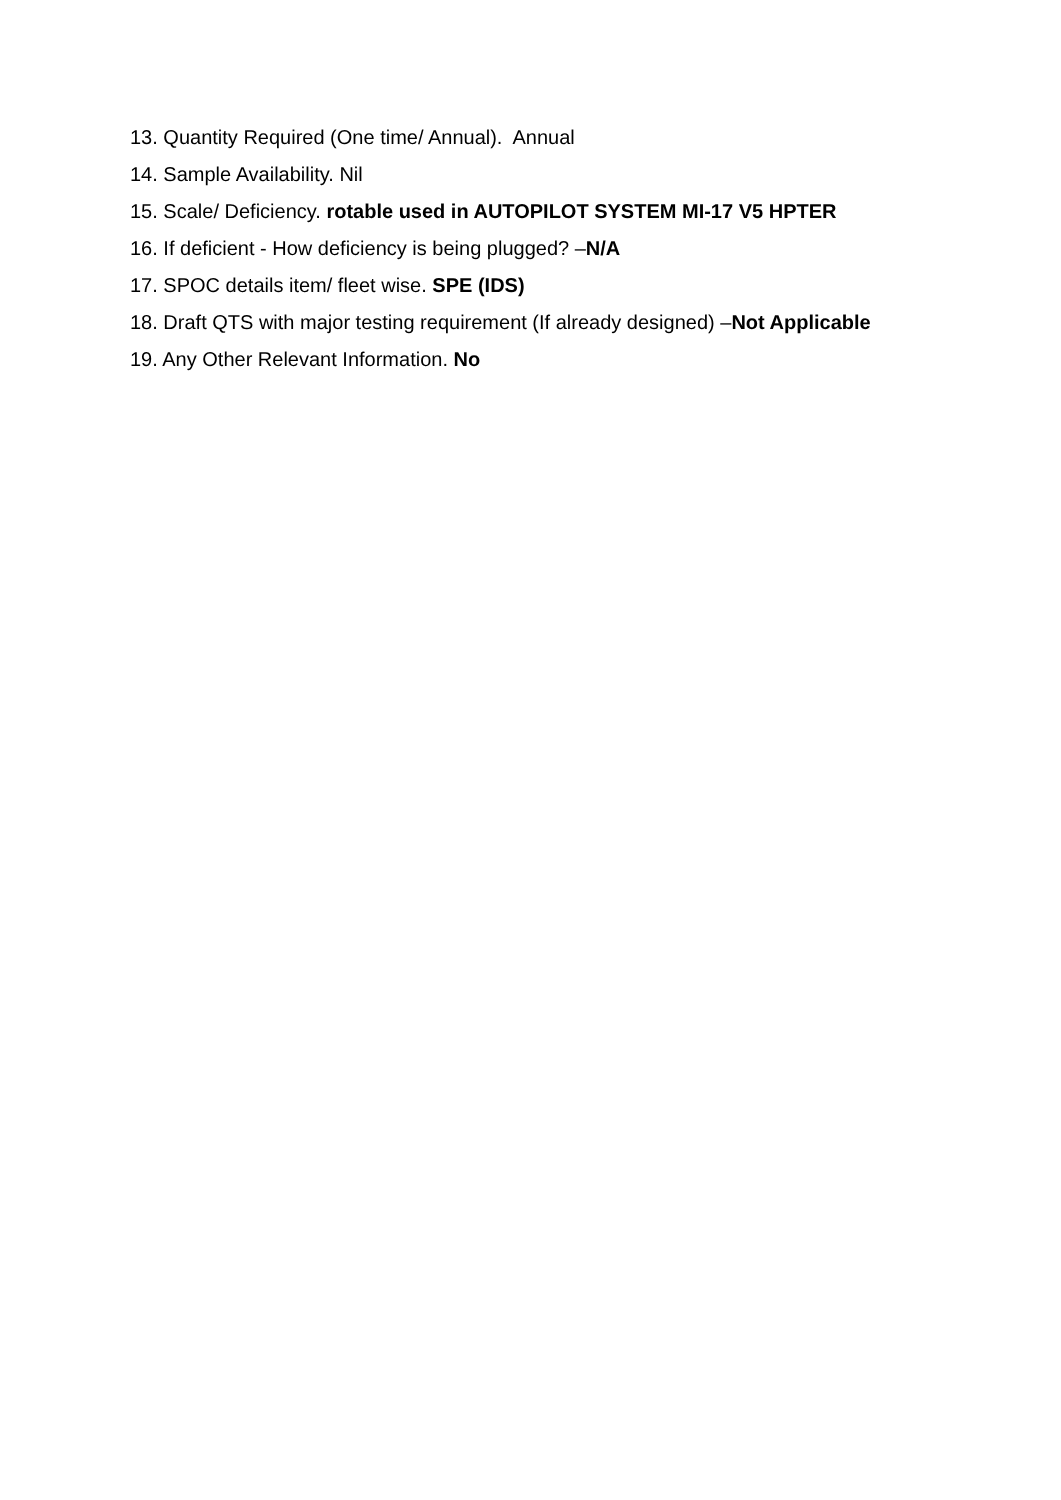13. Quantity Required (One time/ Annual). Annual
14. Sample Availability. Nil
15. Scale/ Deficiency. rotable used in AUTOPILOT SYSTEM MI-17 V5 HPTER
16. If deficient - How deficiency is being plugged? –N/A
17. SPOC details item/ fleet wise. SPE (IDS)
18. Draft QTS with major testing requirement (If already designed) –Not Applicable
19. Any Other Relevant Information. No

◆ ◆ ◆

TASK DESCRIPTION |
Reproduce the listing word for word. Do not carry over the pictures.

RESULT BELOW |
13. Quantity Required (One time/ Annual). Annual
14. Sample Availability. Nil
15. Scale/ Deficiency. rotable used in AUTOPILOT SYSTEM MI-17 V5 HPTER
16. If deficient - How deficiency is being plugged? –N/A
17. SPOC details item/ fleet wise. SPE (IDS)
18. Draft QTS with major testing requirement (If already designed) –Not Applicable
19. Any Other Relevant Information. No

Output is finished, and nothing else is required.